To subtract numbers, the same method is used, replacing the **+** with a **–**. Copy and paste the previous calculation and make this change. Also, to make this simpler to understand, change the value of packed_decimal01 from -5.5 to 5.5. One can see by doing this the way that changing the initial variable will alter the calculation.

Execute the code:

## Arithmetic – Division

To divide numbers, the same method is followed, but the arithmetical operator this time will be a **/**

## Arithmetic – Multiplication

To multiply, the operator is a *****

Additionally to these methods, the statements **ADD**, **SUBTRACT**, **DIVIDE** and **MULTIPLY** can be used. The syntax for these is slightly different. Beneath the first calculation (where integer01 and packed_decimal01 where added), write a new line of code

“**ADD 8 to result.**” (Ignore the comment line in the image):

While this is a legitimate method for calculations, it must be added that this is very rarely used, as the initial method is much simpler.

## Conversion Rules

In this program, different data types have been used when declaring variables. It is the responsibility of the programmer to ensure the data types used are compatible with one another when used for calculations or moving data to and from objects. One should not attempt calculations with variables and numbers which do not match.

For example, a variable defined as an integer cannot be multiplied by a character, as these two data types are incompatible. This would cause the system to generate syntax and runtime errors when the program is executed. While SAP has built in automatic data type conversions for many of the standard data types within ABAP, there are scenarios where the inbuilt conversion rules are not appropriate. It is important to become familiar with the inbuilt conversion rules and know when to manipulate the data prior to using them in calculations. Here, some examples of conversion rules will be given, so that they can be used throughout programs created.

Conversion rules are pre-defined logic that determine how the contents of the source field can be entered into a target field. If one attempts to insert an integer field containing the value of 1 to a character string, the built-in conversion rules will determine exactly how this should be done without any syntax or runtime errors.

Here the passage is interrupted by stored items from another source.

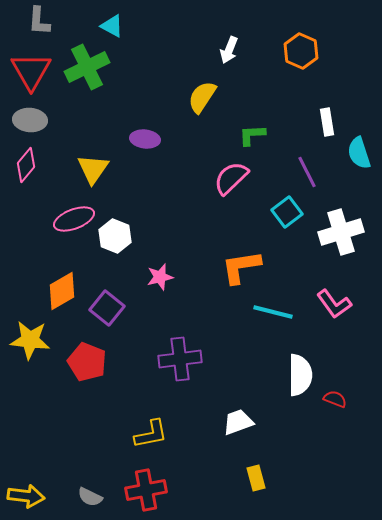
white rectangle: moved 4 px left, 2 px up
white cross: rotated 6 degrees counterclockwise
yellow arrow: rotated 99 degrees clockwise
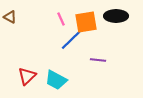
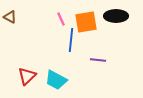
blue line: rotated 40 degrees counterclockwise
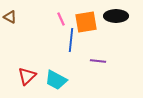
purple line: moved 1 px down
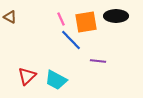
blue line: rotated 50 degrees counterclockwise
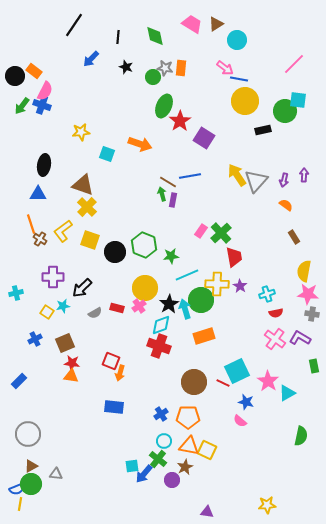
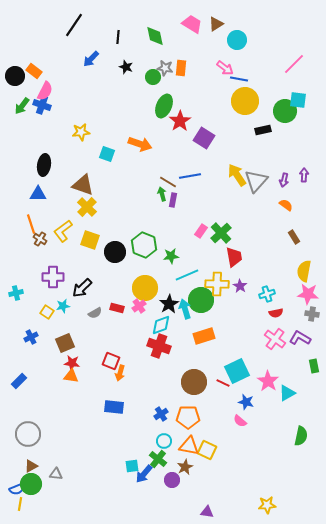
blue cross at (35, 339): moved 4 px left, 2 px up
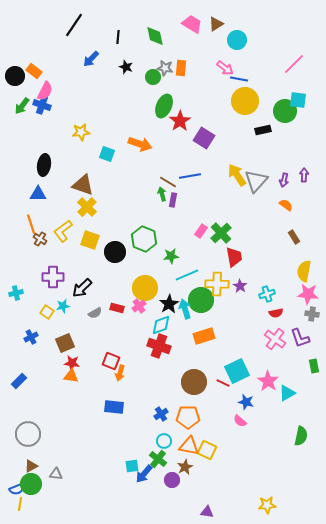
green hexagon at (144, 245): moved 6 px up
purple L-shape at (300, 338): rotated 140 degrees counterclockwise
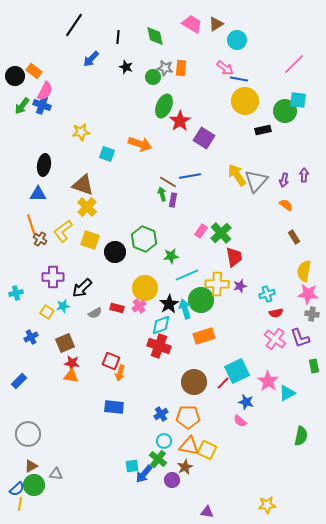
purple star at (240, 286): rotated 24 degrees clockwise
red line at (223, 383): rotated 72 degrees counterclockwise
green circle at (31, 484): moved 3 px right, 1 px down
blue semicircle at (17, 489): rotated 21 degrees counterclockwise
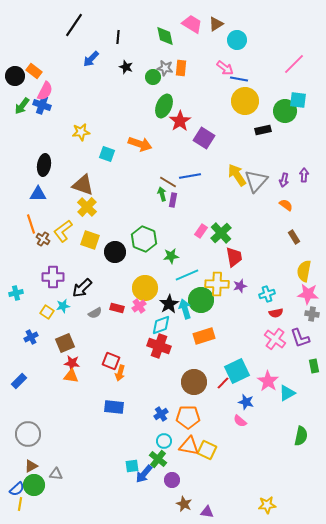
green diamond at (155, 36): moved 10 px right
brown cross at (40, 239): moved 3 px right
brown star at (185, 467): moved 1 px left, 37 px down; rotated 21 degrees counterclockwise
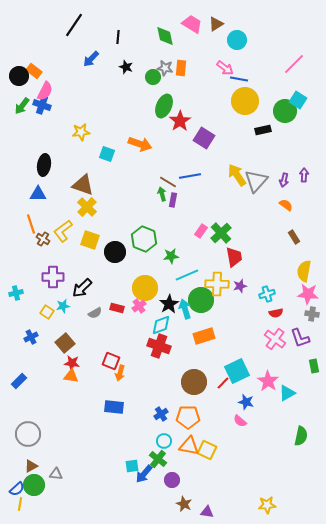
black circle at (15, 76): moved 4 px right
cyan square at (298, 100): rotated 24 degrees clockwise
brown square at (65, 343): rotated 18 degrees counterclockwise
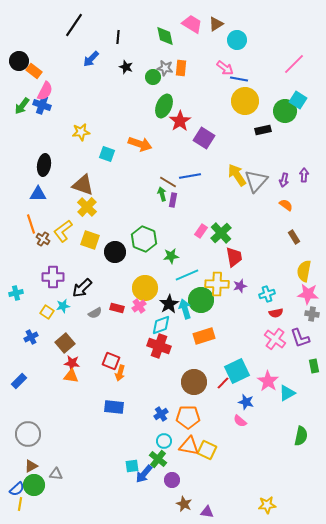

For example, create a DATA statement with the name “**num1**” of **TYPE p** (packed decimal) with **DECIMALS 2** and a **VALUE** of ‘**3.33**’. Then create another variable with the name “**result1**” of type **i** (integer). Attempt the calculation “**result1 = num1**”. The conversion rule here would round the number to the closest integer, in this case 3.

As you work with different data types, these kinds of conversion rules will often be applied automatically, and it is up to you, the programmer, to understand these conversion rules and the data types used within the program to ensure no runtime errors occur.

## Division Variations

Now, a slight step back will be taken to discuss the division operator further. In ABAP, there are three ways in which numbers can be divided:

· The standard result with decimal places

· The remainder result

· The integer result.

### The standard form of division.

Create 2 variables, “**numa**” and “**numb**”, with values of **5.45** and **1.48** respectively, then create the variable “**result2**” (also with 2 decimal places). Then insert the calculation “**result2 = numa / numb.**” followed by a **WRITE** statement for result2. Execute the program.

### The integer form of division.

Copy the initial calculation; change the initial variables to “**numc**” and “**numd**” and the resulting variable to “**result3**”. For integer division, rather than using the standard **/**, use the operator **DIV**. This will give the result of the calculation’s integer value, without the decimal places.

### The remainder form of division.

Follow the steps from the integer form, this time with “**nume**”, “**numf**” and “**result4**”. For this type of division, the arithmetical operator should be **MOD**. This, when executed, will show the remainder value.